With the following code:
#include <stdio.h>
int main(int argc,char **argv) {
char *hexstring = "0xffff1234";
long sn;
unsigned long un;
fprintf(stdout, "Conversion results of string: %s\n", hexstring);
sn = strtoul(hexstring, (char**)0, 0);
fprintf(stdout, "strtoul signed = %ld\n", sn);
un = strtoul(hexstring, (char**)0, 0);
fprintf(stdout, "strtoul unsigned = %lu\n", un);
return 0;
}
I get:
Conversion results of string: 0xffff1234
strtoul signed = -60876
strtoul unsigned = 4294906420
You cannot control this when calling strtol() and its brethren since the behaviour is within those functions.

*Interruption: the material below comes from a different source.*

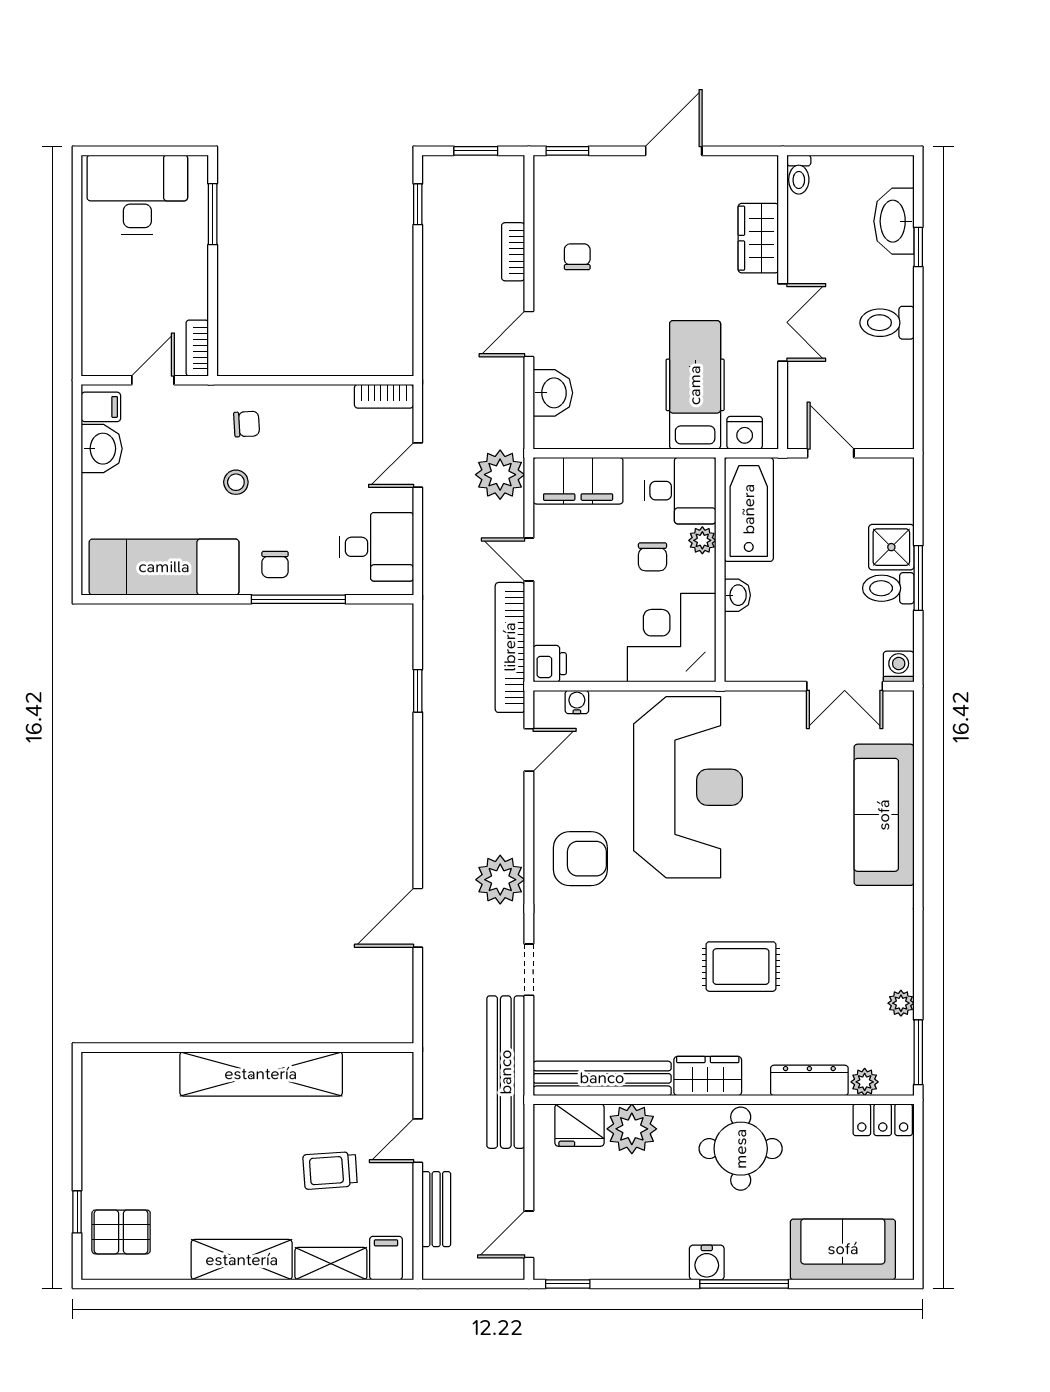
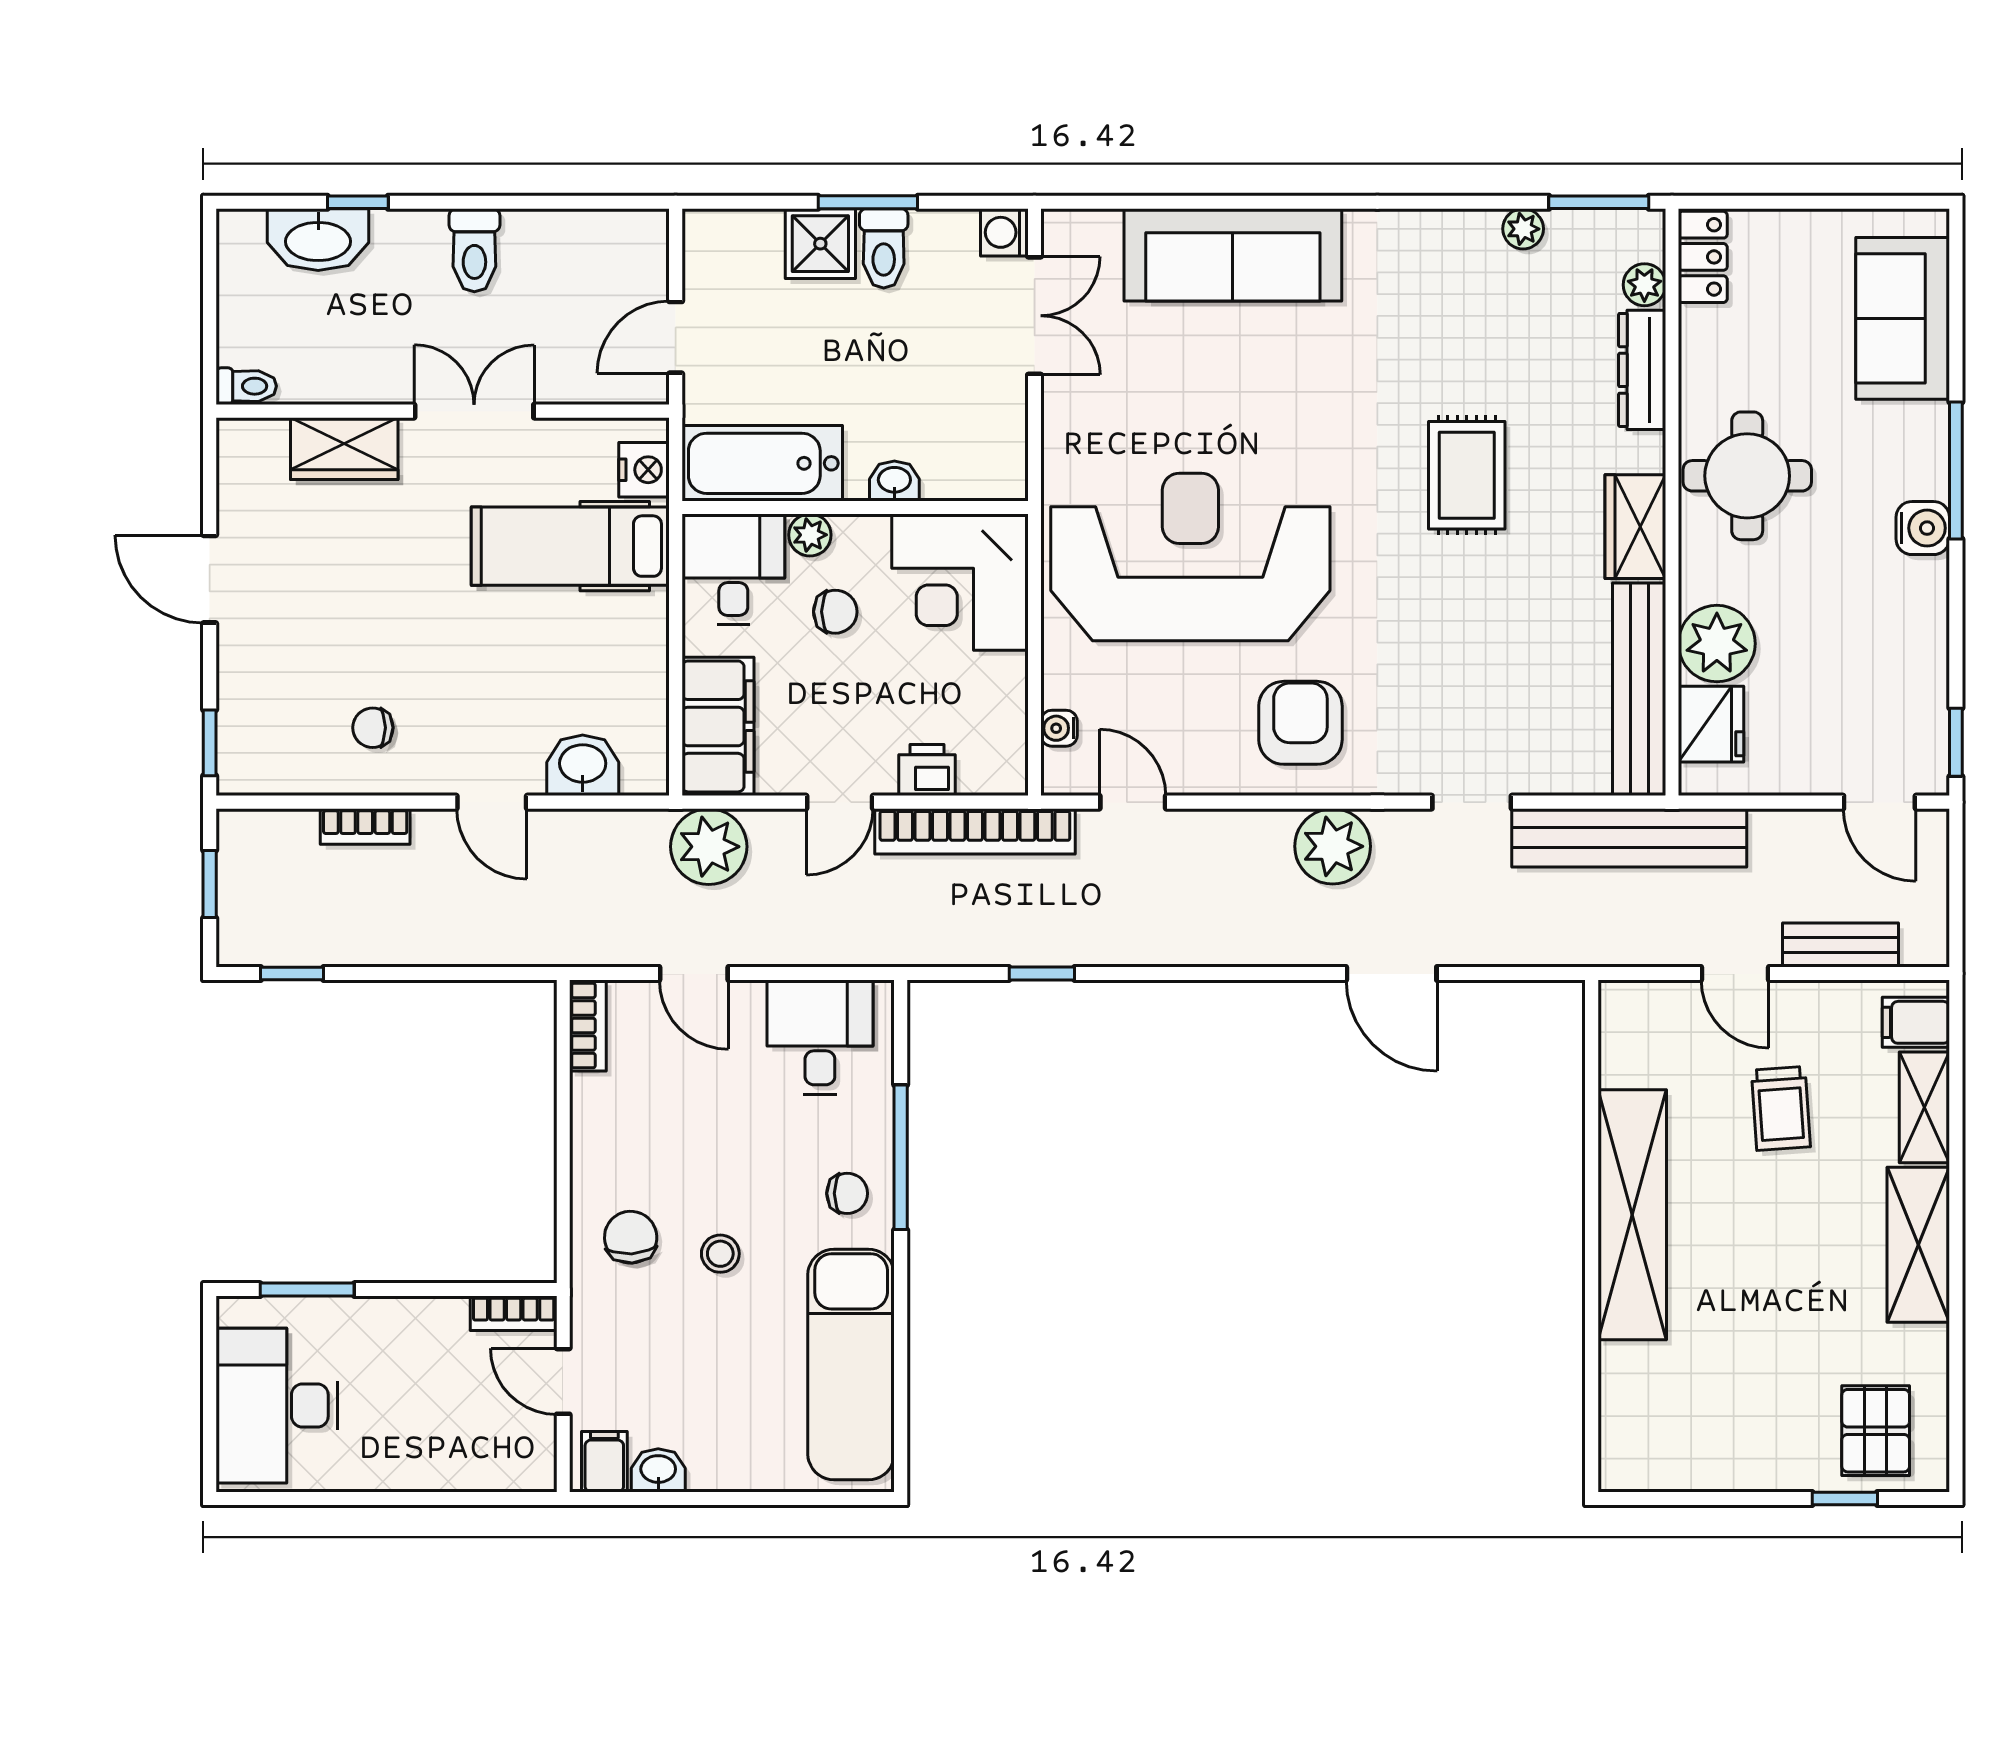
chair: (247, 424) -> (631, 1237), width x1.37, depth x1.37
washbasin: (102, 449) -> (658, 1470), width x0.72, depth x0.69
printer: (550, 664) -> (927, 770), moved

The standard has this to say:
The strtol, strtoll, strtoul, and strtoull functions return the converted value, if any. If no conversion could be performed, zero is returned. If the correct value is outside the range of representable values, LONG_MIN, LONG_MAX, LLONG_MIN, LLONG_MAX, ULONG_MAX, or ULLONG_MAX is returned (according to the return type and sign of the value, if any), and the value of the macro ERANGE is stored in errno.